Paul Gargiulo, coordinator of the Academic Computing Center, stressed that the regulation was created NOT with the intent to “save money” or “cut costs”, but has been developed over time as part of an “eight year campus wide initiative to eliminate the tremendous amount of wasted resources.”
“We want to make sure we can continue to provide resources.we’re not really cutting it (printing), we’re finding a way to accommodate student needs with less waste,” said Gargiulo. The ACC director said that “the ultimate path is to encourage students to duplex,” using the feature in Anderson Hall that enables students to use both sides of the paper, essentially doubling the weekly printing allowance.
For the past eight years, WCU has been struggling to eliminate wasted resources.
Gargiulo explained that the “paper cut initiative” started in 2002, when student printing was limited to 75 pages a day.
It was discovered that 75 pages daily was not accommodating to the needs of students, and discourse between SGA and WCU faculty lead to a change in Fall 2009, allowing students to print 300 pages a week, instead of 75 daily.
Significant waste of resources was still a problem. Clayton Garthwait, the Assistant Professor of Library Services and Access services Librarian commented on the issue, noting “bins filled with Facebook print outs, personal images and other discarded documents” commonly cluttered the printing labs.
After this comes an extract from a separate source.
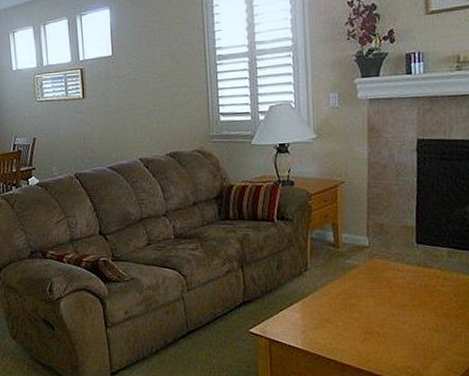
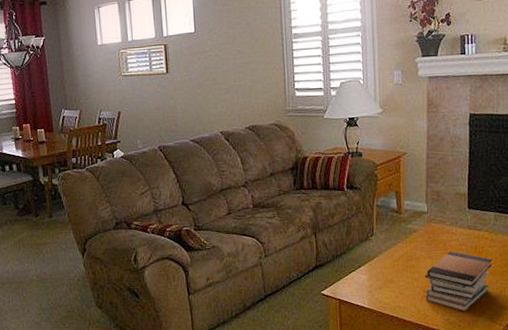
book stack: none [366,289,446,357] -> present [424,251,493,312]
Gargiulo said that the 2010 decision to allow 125 sheets printed a week was consistent with data formulated when monitoring printing trends. from Fall 2009 to Spring 2010, studies indicated that students printed an average of 85 pages a week, with peak numbers reaching averages of 125.
In 2010, the SGA, the WCU Library, and the Academic Computing Center used the aforementioned data to create the WCU current policy.
Garthwait said that the WCU’s goal is not to punish students; rather, “the goal is to be as accommodating as possible to the needs of students while finding a balance between resource needs and waste. we want students to be more conscientious of printing what they actually need.”
Student reaction to the initiative has varied.
Dom Frittelli, a senior, said that it was “limiting” and that he “doesn’t understand why we pay all this tuition but have our printing limited.”
Corey Barr, a junior, said that he thinks, “West Chester is trying to rip us off by saving money and cutting costs.”
Students who are displeased with the current WCU “paper cut” may find a comparative analysis of other PA schools helpful.
A source from the Bloomsburg University Library said that their students are allowed to print 500 pages per semester with a four cent charge being added to their tuition bill for each additional page.
Sources at other Pennsylvania Universities gave comparative insight into policy as well. Temple University’s library reported that students are allowed 300 pages a semester and charged for every additional sheet.
Villanova University’s library reported that students begin each semester with a $60 balance and print at six cents a page, buying cards to replenish their printing account once the limit has been reached.
Penn State University’s library reported that students are allowed 110 pages per semester, with a five cent charge for every additional page. University of Pennsylvania’s library reported that students are allowed no free printing, but deposit money into an account, and are charged eight cents a page.
With the current 2010 initiative, WCU students are allowed to print 1875 pages per semester, or 3750 if they use the duplex feature, and are subject to no additional fees.
Taking the details mentioned above into account, students may find WCU’s printing limit more reasonable than before.